Fuzzing Harness Leads to False Positives on Bad Format Strings

[clesmian]

The fuzzing harness used for OSS-Fuzz does not do any sanity check on the input to determine whether it contains any format characters. As it does not supply any arguments to redisFormatCommand this leads to crashes for numerous format strings like, for example, %s%s that require dereferencing pointers supplied as arguments.

Crashes like this are however not actual issues, because they do not result from a bug in the tested code, but rather a bug in the fuzzer, namely failing to supply the correct number of arguments to the function.

Possible Ways Forward

To improve the situation I see two ways forward:

1. 'Defuse' the format strings by replacing % with a different character OR
2. Count the amount of format specifiers and supply a sufficient amount of arguments (potentially taken from the fuzzing input)

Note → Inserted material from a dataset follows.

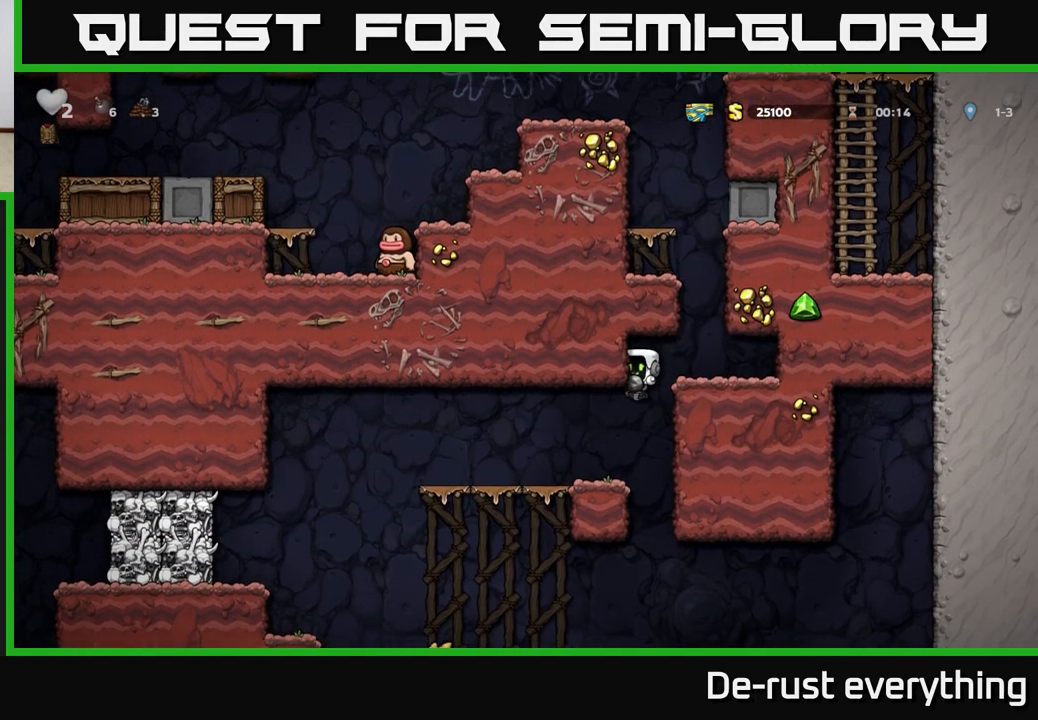
{"buttons": [], "left_stick": "center", "right_stick": "center", "events": [[17, "DPAD_LEFT", "down"], [300, "DPAD_LEFT", "up"]]}
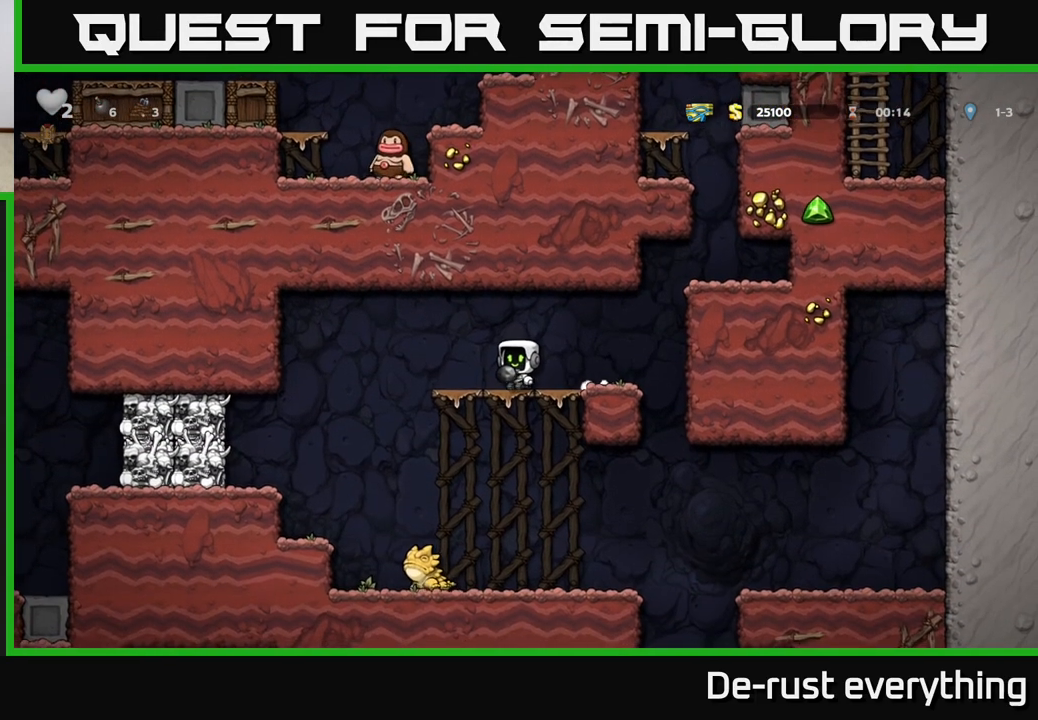
{"buttons": ["X", "DPAD_DOWN"], "left_stick": "center", "right_stick": "center", "events": [[67, "A", "down"], [133, "A", "up"], [150, "DPAD_DOWN", "down"], [417, "X", "down"]]}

Doing so would improve the quality of the harness, because it no longer crashes for obvious non-issues.

[michael-grunder]

I noticed this some time ago and had planned on fixing it but other things got in the way.

My instinct is to just diffuse the format strings. We could attempt to count and provide sufficient arguments, but the logic would need to both count the specifiers and be completely aware of what a valid argument would look like. For example %s' would require a null terminated string and %b` requires the input length.